You don't need to have a family of ten to know how fast toilet paper runs out, so imagine just how fast it goes in a house of thirty-three women! The Julie Adams House is in constant need of toiletries such as toilet paper, so M.A.D. Club has completed a couple of projects to help with this need. Check them out! 

SPRING CLEANING*

Spring Cleaning is an annual toiletry collection that typically takes place in the spring months. Spring Cleaning produces close to a thousand toiletry products per collection that are donated to the women at the Julie Adams House as well as the homeless at the West Side Catholic Center. Products collected include toothbrushes, toothpaste, shampoo, bars of soap, washcloths, and many other toiletry items. 

In addition to this, a friend of M.A.D. Club planted a garden for the women at the Julie Adams House in the spring of 2016. His garden grew herbs, tomatoes, broccoli, lettuce, kale, beans, cucumbers, peppers, spinach, carrots, and more for the ladies there! 

TEAMING UP LOCALLY

M.A.D. Club partnered with Skin Rehab, LLC in North Royalton to host a toiletry collection specifically for the ladies at the Julie Adams House. The owner generously gave her clients 50% off one of her services if they donated ten items from a list of needed toiletries at the House.
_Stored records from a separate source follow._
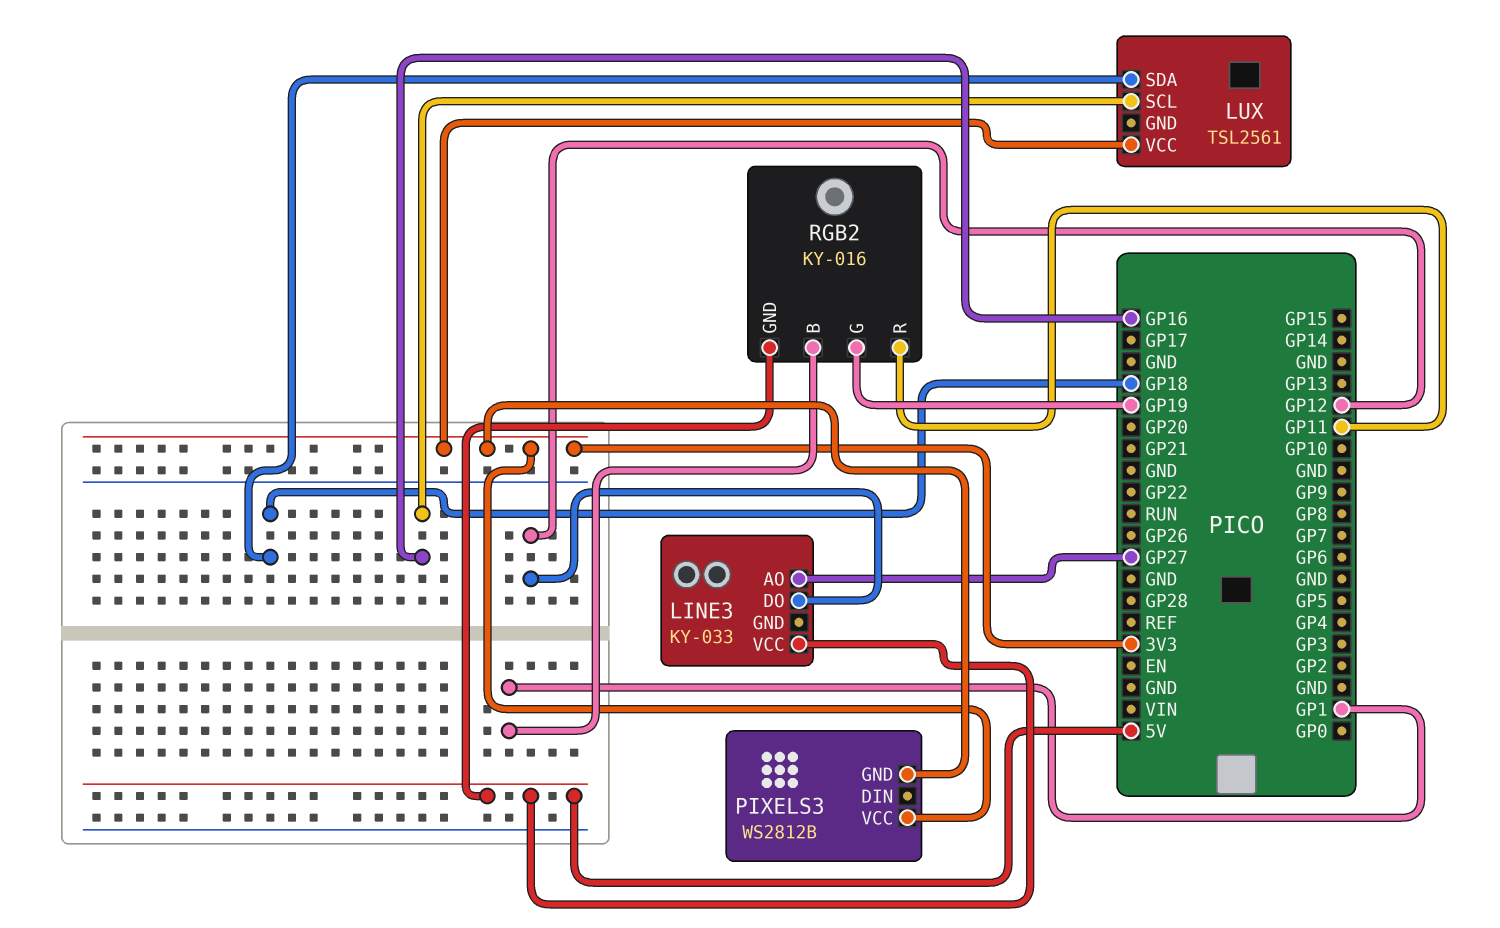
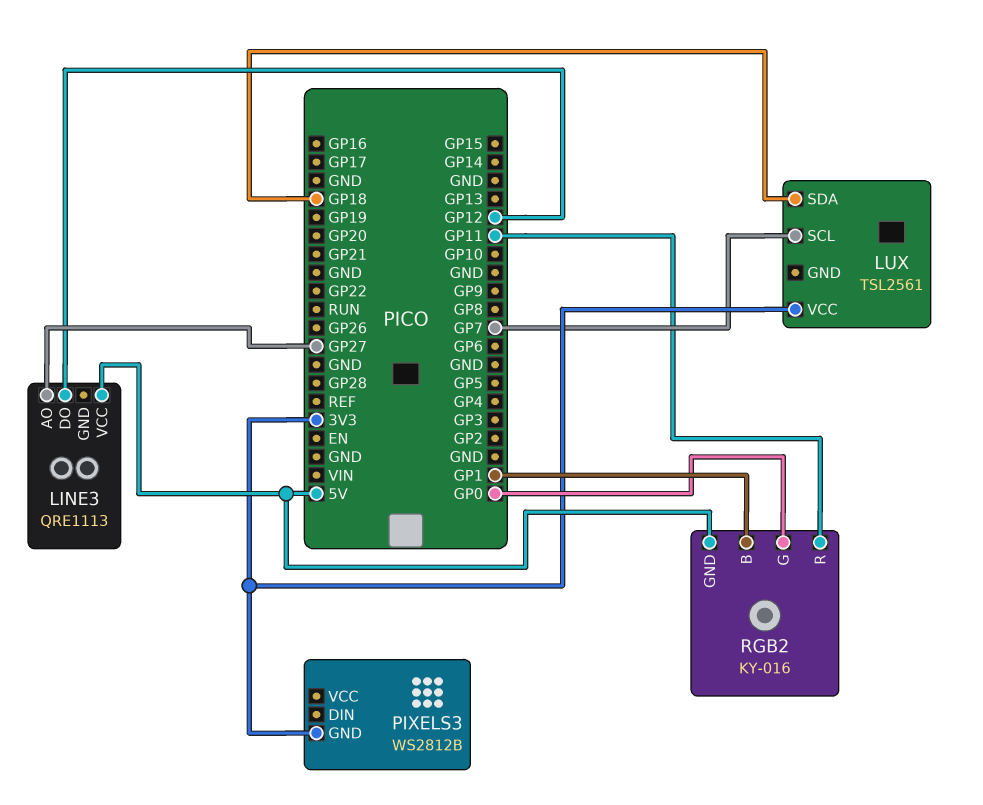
LINE3: KY-033 -> QRE1113
LUX pin SCL: GP16 -> GP7
PIXELS3 pin VCC: 3V3 -> none
RGB2 pin G: GP19 -> GP0

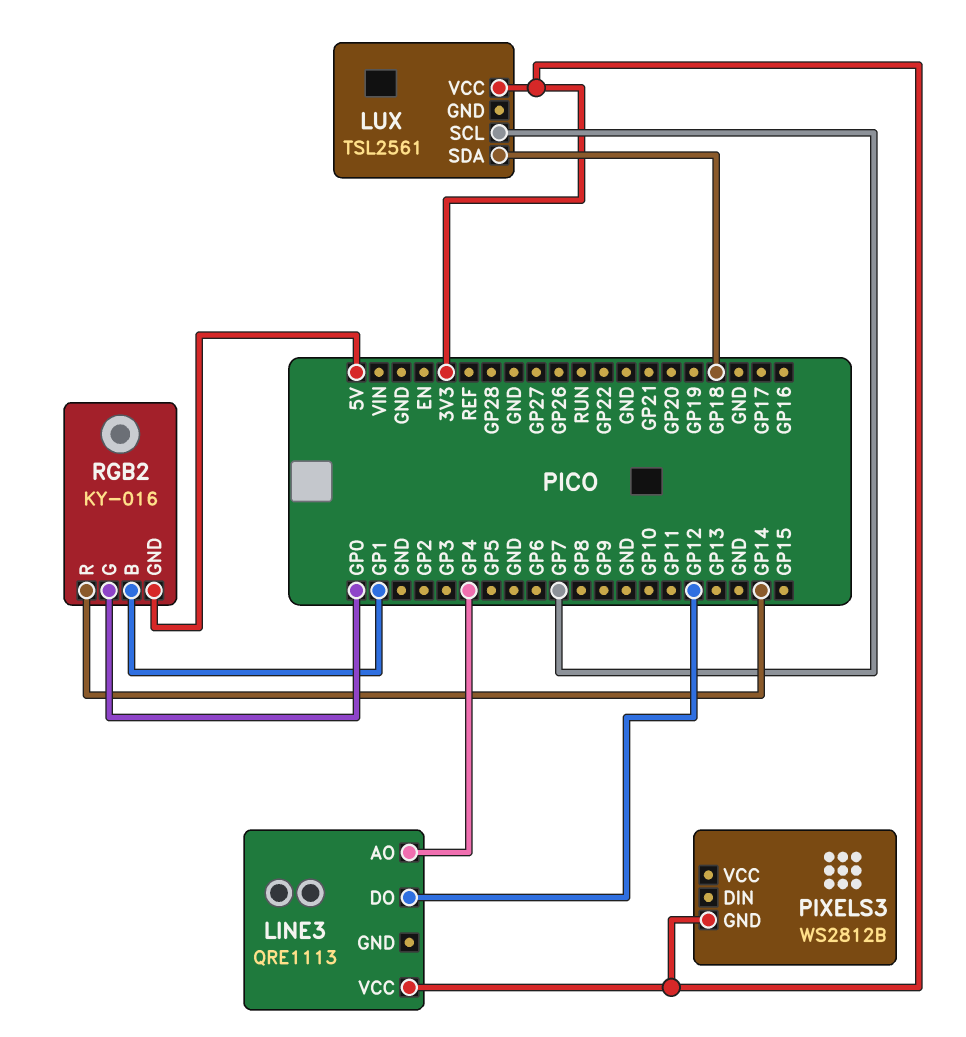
LINE3 pin AO: GP27 -> GP4
LINE3 pin VCC: 5V -> 3V3
RGB2 pin R: GP11 -> GP14

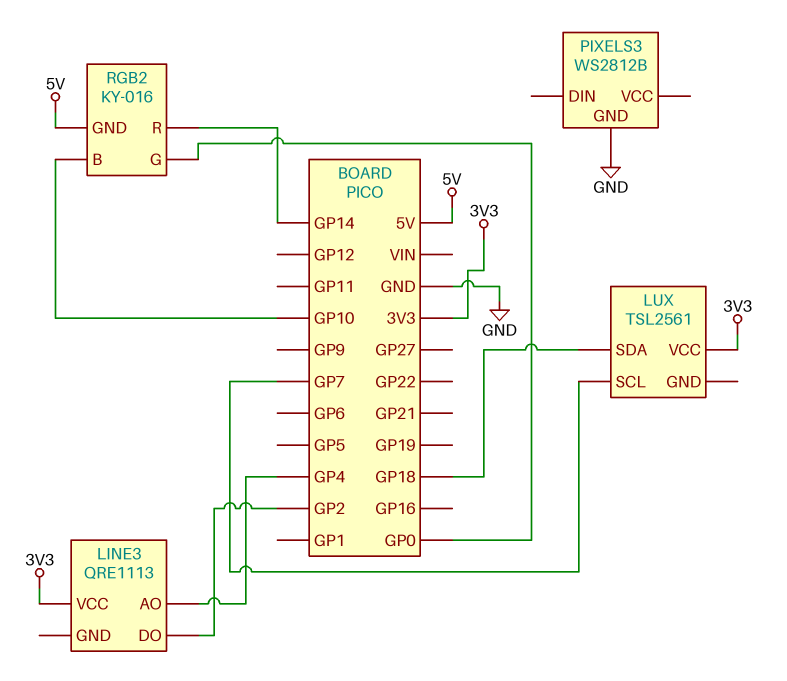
LINE3 pin DO: GP12 -> GP2
PIXELS3 pin GND: 3V3 -> GND
RGB2 pin B: GP1 -> GP10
With the help of Skin Rehab, M.A.D. Club was able to collect nearly 400 toiletry products for these ladies! 

ARE YOU A LOCAL BUSINESS THAT WANTS TO JOIN ONE OF OUR CAMPAIGNS?

#5: UNDERPRIVILEGED 

CHILDREN

Volunteers celebrated Christmas and Easter with two communities of underprivileged children.

Every year, a friend of M.A.D. Club hosts a Christmas party for the children in one of these two communities. This party is very similar to other Christmas parties for children: the kids eat pizza, play games, and leave with a goody-bag. However, for these children, this party means so much more. 

 

M.A.D. Club created the souvenirs from this party for the children. Because the party was celebrating Christmas, M.A.D. Club decorated over 60 styrofoam ornaments to give to the children at the end of the party. Although many of the children that attended did not have Christmas trees at home, they were overjoyed with the ornaments nonetheless

 

On another occasion, M.A.D. Club worked with the same community to help prepare for an Easter egg hunt being hosted for this group of children. M.A.D. Club members stuffed candy into over 600 Easter eggs for the hunt, and the kids had a blast! 

 

For a separate group of underprivileged children residing in Painesville, Ohio, members operated and volunteered at an Easter party for the children that lasted all day! 

#6: INTELLECTUALLY CHALLENGED CHILDREN

THE BUDDY PROJECT*

Every 10th, 20th, and 30th date of the month, M.A.D. Club sends a group of volunteers to visit the children and teenagers residing at the Rosemary Center home on Ridgewood Drive. We have taken part in various activities to offer our friendship to the children, such as attending carnivals with them, planting a pumpkin patch in their backyard, taking trips to the park, going to Boo at the Zoo for Halloween, making fun arts and crafts, and during the holidays, singing Christmas carols! For the children who are Catholic, our volunteers have taken them to mass at St. John Bosco's parish, usually on the first and third Sunday of each month. Following this, they are taken to Children's Liturgy of the Word during the priest's homily. 

ROSE-MARY CENTERS

The Rose-Mary Center homes throughout Cuyahoga County offer children and adults with developmental disabilities an opportunity to live in a safe, home-like setting. A licensed and professional staff, including nurses, direct daily activities and field trips that promote personal growth.  

A structured day of personal growth and development is accomplished through recreational activities and through individual and group instruction, including individual habilitation plans.